Trecho extraído:

# # # # #

Transformada em uma espécie de “fast-food” emocional da era digital, a raiva é atualmente uma das emoções mais visualizadas em nosso dia a dia. Pela sua capacidade de gerar engajamentos automáticos nas redes sociais, simplicidade cognitiva e sensação de poder, ela é a rainha das “lacrações”.
A ideia é a de que a raiva se resolve com desabafo — um mito popular sustentado pela ideia de catarse. No entanto, gritar, bater em algo ou escrever posts furiosos acaba alimentando um fenômeno coletivo que, no fundo, é bastante sério em termos de impacto na saúde mental coletiva.
Em uma revisão meta-analítica realizada em 2024, dois pesquisadores da Universidade Estadual de Ohio realizaram uma análise estatística dos dados combinados de 154 estudos com 184 amostras independentes envolvendo 10.189 participantes que testaram atividades que aumentam ou diminuem a agitação emocional.
Publicado na revista Clinical Psychology Review, o estudo concluiu “que a redução da excitação fisiológica pode efetivamente reduzir a raiva e a agressividade, enquanto o seu aumento não”. Mas isso não significa que a raiva deva ser sufocada, ignorada ou introjetada.
Segundo o estudo, é muito melhor compreender suas causas, validar a emoção e, se possível, resolver os problemas por trás da raiva. Isso pode ser feito por meio de reflexão consciente e evitando a ruminação destrutiva. Nem o esforço físico, útil em outras circunstâncias, é capaz de aliviar o humor irritado nessa hora.
Aplicando a teoria dos dois fatores ao controle da raiva
Diversas pesquisas anteriores haviam abordado a raiva, focando em formas de mudar pensamentos e interpretações, usando a teoria cognitivo-comportamental. Os autores da pesquisa atual, Kjærvik e Bushman, perceberam que faltava uma análise mais extensa sobre o papel da excitação fisiológica.
Por isso, a nova revisão meta-analítica se baseia na teoria dos dois fatores de Schachter-Singer. Conforme esses dois psicólogos norte-americanos, para sentir uma emoção, a pessoa necessita não apenas de uma resposta física (como um coração acelerado), mas também interpretar a reação com base no contexto social e ambiental.
Nesse sentido, o estudo examinou tanto atividades que aumentam a excitação fisiológica (bater em sacos, correr, andar de bicicleta, nadar) quanto as que a reduzem (respiração profunda, atenção plena, meditação, ioga). A ideia é que, para se livrar da raiva, é possível trabalhar em qualquer uma das duas abordagens.
No caso das atividades para reduzir a excitação, técnicas do tipo respiração profunda, meditação, relaxamento muscular e atenção plena se mostraram eficazes tanto em laboratórios quanto em situações da vida real. Os participantes eram universitários, pessoas comuns, criminosos e indivíduos com deficiências.
A descoberta subverteu o senso comum. Após décadas acreditando que “botar pra fora” (aumentar a excitação emocional) ajudaria a diminuir a raiva, descobrimos, com o estudo, que é justamente o contrário: acalmar o sistema nervoso (diminuir a excitação) é o que controla efetivamente a raiva e a agressividade.

# # # # #

Itens de um conjunto de dados:

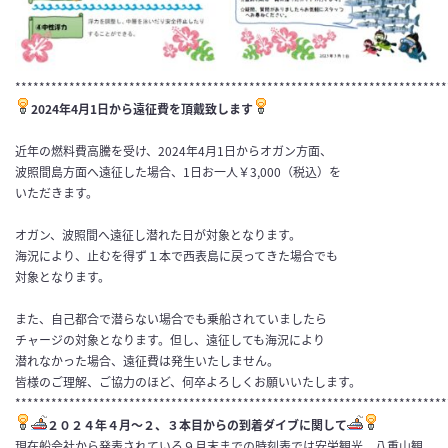
************************************************************************
2024年4月1日から遠征費を頂戴致します
近年の燃料費高騰を受け、2024年4月1日からオガン方面、
波照間島方面へ遠征した場合、1日お一人￥3,000（税込）を
いただきます。
オガン、波照間へ遠征し潜れた日が対象となります。
海況により、止むを得ず１本で西表島に戻ってきた場合でも
対象となります。
また、自己都合で潜らない場合でも乗船されていましたら
チャージの対象となります。但し、遠征しても海況により
潜れなかった場合、遠征費は発生いたしません。
皆様のご理解、ご協力のほど、何卒よろしくお願いいたします。
************************************************************************
２０２４年４月〜２、３本目からの到着ダイブに関して
現在船会社から発表されている９月末までの時刻表では安栄観光、八重山観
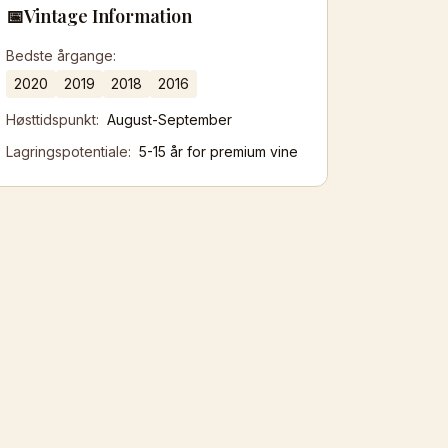
📅
Vintage Information
Bedste årgange:
2020
2019
2018
2016
Høsttidspunkt:
August-September
Lagringspotentiale:
5-15 år for premium vine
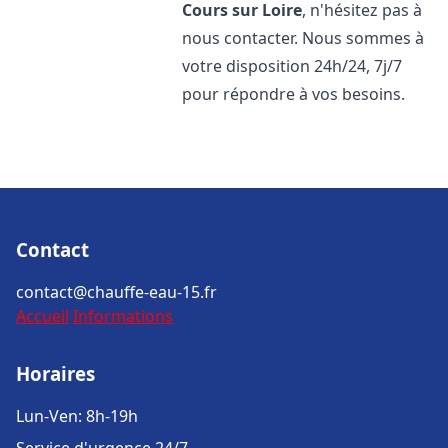
Cours sur Loire
, n'hésitez pas à
nous contacter. Nous sommes à
votre disposition 24h/24, 7j/7
pour répondre à vos besoins.
Contact
contact@chauffe-eau-15.fr
Accueil
Informations
Horaires
Lun-Ven: 8h-19h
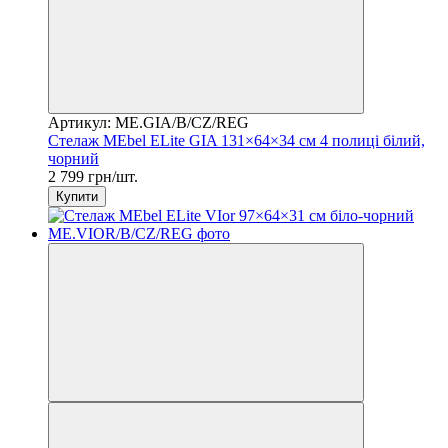
Артикул: ME.GIA/B/CZ/REG
Стелаж MEbel ELite GIA 131×64×34 см 4 полиці білий,
чорний
2 799 грн/шт.
Купити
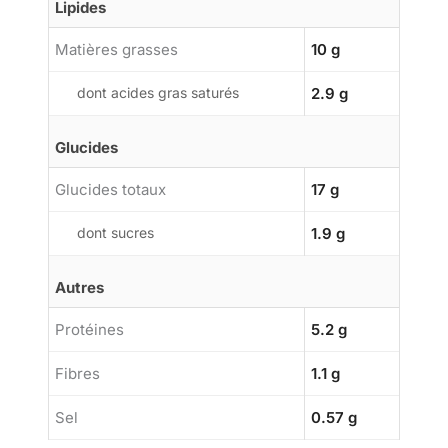
Lipides
Matières grasses
10 g
dont acides gras saturés
2.9 g
Glucides
Glucides totaux
17 g
dont sucres
1.9 g
Autres
Protéines
5.2 g
Fibres
1.1 g
Sel
0.57 g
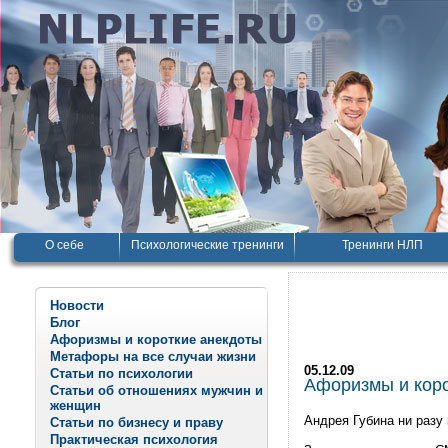
О себе
Психологические тренинги
Тренинги НЛП
Новости
Блог
Афоризмы и короткие анекдоты
Метафоры на все случаи жизни
05.12.09
Статьи по психологии
Афоризмы и корот
Статьи об отношениях мужчин и
женщин
Андрея Губина ни разу
Статьи по бизнесу и праву
Практическая психология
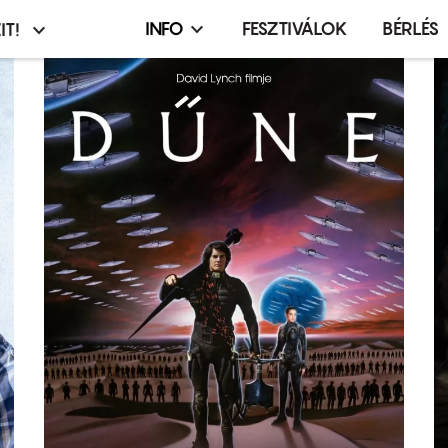
INFO
FESZTIVÁLOK
BÉRLÉS
IT!
Infó,
asztó
esemény,
terembérlés
menü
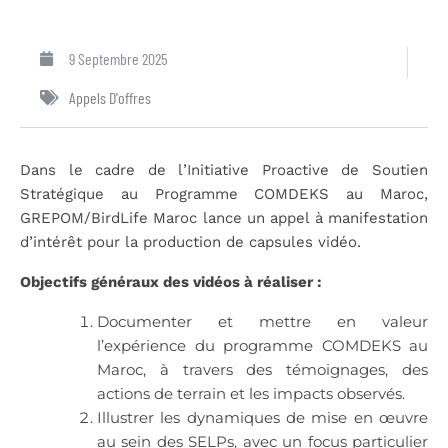
9 Septembre 2025
Appels D'offres
Dans le cadre de l’Initiative Proactive de Soutien
Stratégique au Programme COMDEKS au Maroc,
GREPOM/BirdLife Maroc lance un appel à manifestation
d’intérêt pour la production de capsules vidéo.
Objectifs généraux des vidéos à réaliser :
Documenter et mettre en valeur
l’expérience du programme COMDEKS au
Maroc, à travers des témoignages, des
actions de terrain et les impacts observés.
Illustrer les dynamiques de mise en œuvre
au sein des SELPs, avec un focus particulier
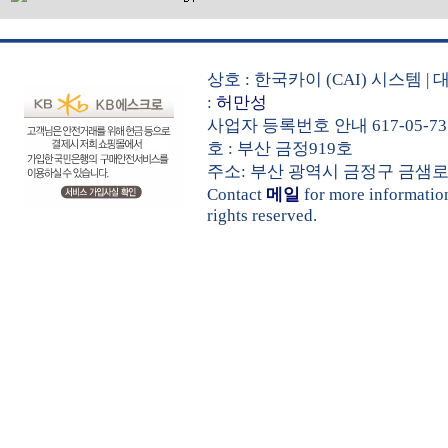
상호 : 한국카이 (CAI) 시스템
:
허만성
사업자 등록번호 안내 617-05-73
호 : 부산 금정919호
주소: 부산 광역시 금정구 금샘로 535 
Contact
메일
for more informati
rights reserved.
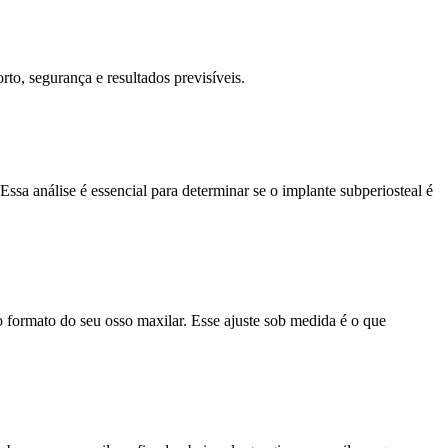
rto, segurança e resultados previsíveis.
 análise é essencial para determinar se o implante subperiosteal é
o formato do seu osso maxilar. Esse ajuste sob medida é o que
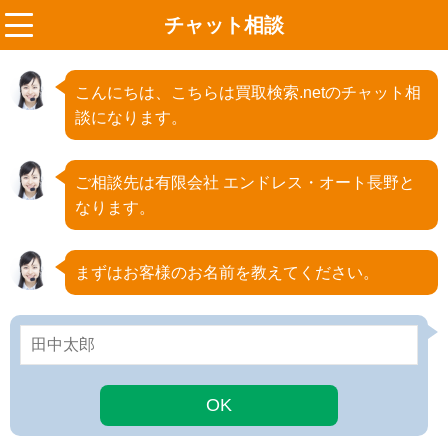
チャット相談
menu
こんにちは、こちらは買取検索.netのチャット相
談になります。
ご相談先は有限会社 エンドレス・オート長野と
なります。
まずはお客様のお名前を教えてください。
OK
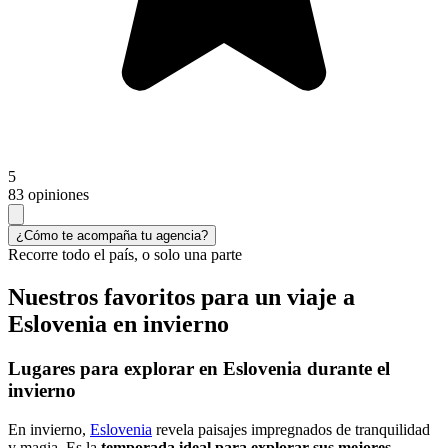
5
83 opiniones
¿Cómo te acompaña tu agencia?
Recorre todo el país, o solo una parte
Nuestros favoritos para un viaje a
Eslovenia en invierno
Lugares para explorar en Eslovenia durante el
invierno
En invierno,
Eslovenia
revela paisajes impregnados de tranquilidad
y magia. Es la
temporada ideal para explorar sus mejores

# # # # #

Ação necessária 1: Reproduza sem alterações o trecho do texto sobre a raiva que vai de "Segundo o estudo, é" até "da excitação fisiológica.", inclusive.
Ação necessária 2:
Responda com base no texto sobre a raiva:
(a) Quantos participantes estavam envolvidos nos estudos analisados na revisão meta-analítica de 2024?
(b) Em que revista o estudo foi publicado?
(c) Em que teoria se baseia a nova revisão meta-analítica?

Solução do problema 1:
Segundo o estudo, é muito melhor compreender suas causas, validar a emoção e, se possível, resolver os problemas por trás da raiva. Isso pode ser feito por meio de reflexão consciente e evitando a ruminação destrutiva. Nem o esforço físico, útil em outras circunstâncias, é capaz de aliviar o humor irritado nessa hora.
Aplicando a teoria dos dois fatores ao controle da raiva
Diversas pesquisas anteriores haviam abordado a raiva, focando em formas de mudar pensamentos e interpretações, usando a teoria cognitivo-comportamental. Os autores da pesquisa atual, Kjærvik e Bushman, perceberam que faltava uma análise mais extensa sobre o papel da excitação fisiológica.

Solução do problema 2:
(a) 10.189 participantes.
(b) Clinical Psychology Review.
(c) Na teoria dos dois fatores de Schachter-Singer.